Exercise directions:
Make an exact copy of the records, dropping all pictures.

#### Provided entries

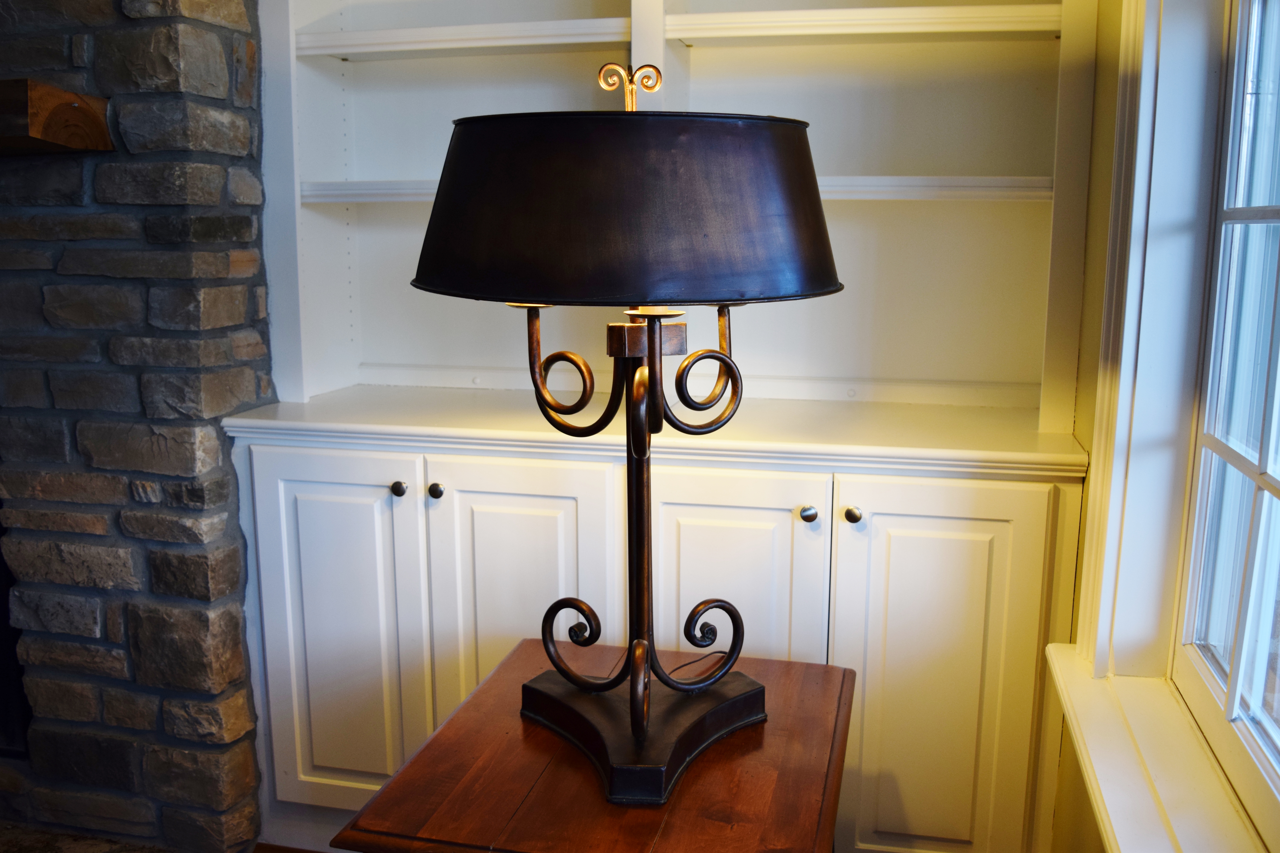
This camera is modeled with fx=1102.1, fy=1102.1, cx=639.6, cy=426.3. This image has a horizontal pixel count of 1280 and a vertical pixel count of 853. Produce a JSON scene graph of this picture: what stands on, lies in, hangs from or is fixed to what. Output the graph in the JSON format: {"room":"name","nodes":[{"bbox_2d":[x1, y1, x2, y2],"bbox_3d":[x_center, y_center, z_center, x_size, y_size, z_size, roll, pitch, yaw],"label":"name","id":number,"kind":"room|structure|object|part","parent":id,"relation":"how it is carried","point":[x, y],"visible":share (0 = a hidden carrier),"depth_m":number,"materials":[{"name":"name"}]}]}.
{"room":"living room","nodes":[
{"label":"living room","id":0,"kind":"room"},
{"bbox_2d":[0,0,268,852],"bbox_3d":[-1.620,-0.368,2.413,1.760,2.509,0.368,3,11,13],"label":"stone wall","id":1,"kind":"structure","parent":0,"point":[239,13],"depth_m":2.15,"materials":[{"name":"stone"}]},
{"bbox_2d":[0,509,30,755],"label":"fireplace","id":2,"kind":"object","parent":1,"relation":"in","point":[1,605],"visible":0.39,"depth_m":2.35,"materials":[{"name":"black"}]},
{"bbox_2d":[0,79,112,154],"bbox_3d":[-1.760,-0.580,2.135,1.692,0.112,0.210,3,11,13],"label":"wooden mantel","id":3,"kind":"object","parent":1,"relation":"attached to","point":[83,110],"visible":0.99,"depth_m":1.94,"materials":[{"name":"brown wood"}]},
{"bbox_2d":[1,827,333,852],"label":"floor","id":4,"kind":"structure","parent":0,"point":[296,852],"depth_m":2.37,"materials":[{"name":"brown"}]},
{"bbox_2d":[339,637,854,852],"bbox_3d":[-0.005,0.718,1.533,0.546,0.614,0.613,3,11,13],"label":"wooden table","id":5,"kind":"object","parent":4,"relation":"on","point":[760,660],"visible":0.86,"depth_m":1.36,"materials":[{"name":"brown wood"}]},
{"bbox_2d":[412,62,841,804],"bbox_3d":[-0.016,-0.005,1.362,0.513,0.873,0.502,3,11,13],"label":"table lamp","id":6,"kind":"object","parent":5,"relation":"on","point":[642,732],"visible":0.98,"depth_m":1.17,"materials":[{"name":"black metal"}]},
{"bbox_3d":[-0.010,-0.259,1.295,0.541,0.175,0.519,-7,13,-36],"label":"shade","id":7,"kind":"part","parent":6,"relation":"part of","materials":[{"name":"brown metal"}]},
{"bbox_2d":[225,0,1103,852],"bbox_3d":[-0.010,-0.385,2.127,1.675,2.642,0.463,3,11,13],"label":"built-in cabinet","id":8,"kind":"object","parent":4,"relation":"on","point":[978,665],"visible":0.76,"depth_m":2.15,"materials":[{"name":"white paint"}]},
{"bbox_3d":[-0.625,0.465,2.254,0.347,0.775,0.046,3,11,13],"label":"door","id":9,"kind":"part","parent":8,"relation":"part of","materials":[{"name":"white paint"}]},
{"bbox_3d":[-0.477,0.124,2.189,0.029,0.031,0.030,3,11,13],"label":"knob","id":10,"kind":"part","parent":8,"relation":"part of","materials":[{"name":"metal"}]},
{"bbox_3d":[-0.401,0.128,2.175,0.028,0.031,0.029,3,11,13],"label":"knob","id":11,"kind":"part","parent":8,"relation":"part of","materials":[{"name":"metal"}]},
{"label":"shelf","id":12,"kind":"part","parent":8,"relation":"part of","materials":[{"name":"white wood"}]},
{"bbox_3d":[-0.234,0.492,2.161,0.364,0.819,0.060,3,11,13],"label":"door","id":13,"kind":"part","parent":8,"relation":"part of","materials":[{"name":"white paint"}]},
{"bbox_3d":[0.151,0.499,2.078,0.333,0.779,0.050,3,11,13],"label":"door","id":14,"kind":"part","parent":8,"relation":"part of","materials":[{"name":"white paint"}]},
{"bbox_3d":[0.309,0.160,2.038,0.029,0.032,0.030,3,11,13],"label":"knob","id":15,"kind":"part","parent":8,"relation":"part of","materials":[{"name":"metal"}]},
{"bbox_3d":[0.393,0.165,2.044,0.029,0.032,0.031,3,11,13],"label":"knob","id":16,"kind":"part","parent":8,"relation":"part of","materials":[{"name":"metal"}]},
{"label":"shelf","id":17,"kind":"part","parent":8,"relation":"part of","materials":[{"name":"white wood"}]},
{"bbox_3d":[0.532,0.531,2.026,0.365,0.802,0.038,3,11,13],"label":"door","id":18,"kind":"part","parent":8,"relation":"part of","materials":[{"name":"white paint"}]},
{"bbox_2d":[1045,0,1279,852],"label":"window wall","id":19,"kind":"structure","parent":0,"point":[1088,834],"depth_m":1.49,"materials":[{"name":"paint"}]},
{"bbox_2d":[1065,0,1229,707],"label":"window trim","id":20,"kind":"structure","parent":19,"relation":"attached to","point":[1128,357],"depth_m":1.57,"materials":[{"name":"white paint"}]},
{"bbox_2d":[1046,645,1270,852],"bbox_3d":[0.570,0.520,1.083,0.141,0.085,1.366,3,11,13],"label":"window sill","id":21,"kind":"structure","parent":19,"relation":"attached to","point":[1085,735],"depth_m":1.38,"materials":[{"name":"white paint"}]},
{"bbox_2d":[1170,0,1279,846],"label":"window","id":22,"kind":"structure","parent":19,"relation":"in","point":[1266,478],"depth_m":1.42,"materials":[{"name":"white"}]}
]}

########

Response box:
This camera is modeled with fx=1102.1, fy=1102.1, cx=639.6, cy=426.3. This image has a horizontal pixel count of 1280 and a vertical pixel count of 853. Produce a JSON scene graph of this picture: what stands on, lies in, hangs from or is fixed to what. Output the graph in the JSON format: {"room":"name","nodes":[{"bbox_2d":[x1, y1, x2, y2],"bbox_3d":[x_center, y_center, z_center, x_size, y_size, z_size, roll, pitch, yaw],"label":"name","id":number,"kind":"room|structure|object|part","parent":id,"relation":"how it is carried","point":[x, y],"visible":share (0 = a hidden carrier),"depth_m":number,"materials":[{"name":"name"}]}]}.
{"room":"living room","nodes":[
{"label":"living room","id":0,"kind":"room"},
{"bbox_2d":[0,0,268,852],"bbox_3d":[-1.620,-0.368,2.413,1.760,2.509,0.368,3,11,13],"label":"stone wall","id":1,"kind":"structure","parent":0,"point":[239,13],"depth_m":2.15,"materials":[{"name":"stone"}]},
{"bbox_2d":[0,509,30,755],"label":"fireplace","id":2,"kind":"object","parent":1,"relation":"in","point":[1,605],"visible":0.39,"depth_m":2.35,"materials":[{"name":"black"}]},
{"bbox_2d":[0,79,112,154],"bbox_3d":[-1.760,-0.580,2.135,1.692,0.112,0.210,3,11,13],"label":"wooden mantel","id":3,"kind":"object","parent":1,"relation":"attached to","point":[83,110],"visible":0.99,"depth_m":1.94,"materials":[{"name":"brown wood"}]},
{"bbox_2d":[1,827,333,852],"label":"floor","id":4,"kind":"structure","parent":0,"point":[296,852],"depth_m":2.37,"materials":[{"name":"brown"}]},
{"bbox_2d":[339,637,854,852],"bbox_3d":[-0.005,0.718,1.533,0.546,0.614,0.613,3,11,13],"label":"wooden table","id":5,"kind":"object","parent":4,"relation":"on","point":[760,660],"visible":0.86,"depth_m":1.36,"materials":[{"name":"brown wood"}]},
{"bbox_2d":[412,62,841,804],"bbox_3d":[-0.016,-0.005,1.362,0.513,0.873,0.502,3,11,13],"label":"table lamp","id":6,"kind":"object","parent":5,"relation":"on","point":[642,732],"visible":0.98,"depth_m":1.17,"materials":[{"name":"black metal"}]},
{"bbox_3d":[-0.010,-0.259,1.295,0.541,0.175,0.519,-7,13,-36],"label":"shade","id":7,"kind":"part","parent":6,"relation":"part of","materials":[{"name":"brown metal"}]},
{"bbox_2d":[225,0,1103,852],"bbox_3d":[-0.010,-0.385,2.127,1.675,2.642,0.463,3,11,13],"label":"built-in cabinet","id":8,"kind":"object","parent":4,"relation":"on","point":[978,665],"visible":0.76,"depth_m":2.15,"materials":[{"name":"white paint"}]},
{"bbox_3d":[-0.625,0.465,2.254,0.347,0.775,0.046,3,11,13],"label":"door","id":9,"kind":"part","parent":8,"relation":"part of","materials":[{"name":"white paint"}]},
{"bbox_3d":[-0.477,0.124,2.189,0.029,0.031,0.030,3,11,13],"label":"knob","id":10,"kind":"part","parent":8,"relation":"part of","materials":[{"name":"metal"}]},
{"bbox_3d":[-0.401,0.128,2.175,0.028,0.031,0.029,3,11,13],"label":"knob","id":11,"kind":"part","parent":8,"relation":"part of","materials":[{"name":"metal"}]},
{"label":"shelf","id":12,"kind":"part","parent":8,"relation":"part of","materials":[{"name":"white wood"}]},
{"bbox_3d":[-0.234,0.492,2.161,0.364,0.819,0.060,3,11,13],"label":"door","id":13,"kind":"part","parent":8,"relation":"part of","materials":[{"name":"white paint"}]},
{"bbox_3d":[0.151,0.499,2.078,0.333,0.779,0.050,3,11,13],"label":"door","id":14,"kind":"part","parent":8,"relation":"part of","materials":[{"name":"white paint"}]},
{"bbox_3d":[0.309,0.160,2.038,0.029,0.032,0.030,3,11,13],"label":"knob","id":15,"kind":"part","parent":8,"relation":"part of","materials":[{"name":"metal"}]},
{"bbox_3d":[0.393,0.165,2.044,0.029,0.032,0.031,3,11,13],"label":"knob","id":16,"kind":"part","parent":8,"relation":"part of","materials":[{"name":"metal"}]},
{"label":"shelf","id":17,"kind":"part","parent":8,"relation":"part of","materials":[{"name":"white wood"}]},
{"bbox_3d":[0.532,0.531,2.026,0.365,0.802,0.038,3,11,13],"label":"door","id":18,"kind":"part","parent":8,"relation":"part of","materials":[{"name":"white paint"}]},
{"bbox_2d":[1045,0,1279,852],"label":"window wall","id":19,"kind":"structure","parent":0,"point":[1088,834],"depth_m":1.49,"materials":[{"name":"paint"}]},
{"bbox_2d":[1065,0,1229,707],"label":"window trim","id":20,"kind":"structure","parent":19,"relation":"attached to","point":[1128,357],"depth_m":1.57,"materials":[{"name":"white paint"}]},
{"bbox_2d":[1046,645,1270,852],"bbox_3d":[0.570,0.520,1.083,0.141,0.085,1.366,3,11,13],"label":"window sill","id":21,"kind":"structure","parent":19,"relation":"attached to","point":[1085,735],"depth_m":1.38,"materials":[{"name":"white paint"}]},
{"bbox_2d":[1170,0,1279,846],"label":"window","id":22,"kind":"structure","parent":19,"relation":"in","point":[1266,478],"depth_m":1.42,"materials":[{"name":"white"}]}
]}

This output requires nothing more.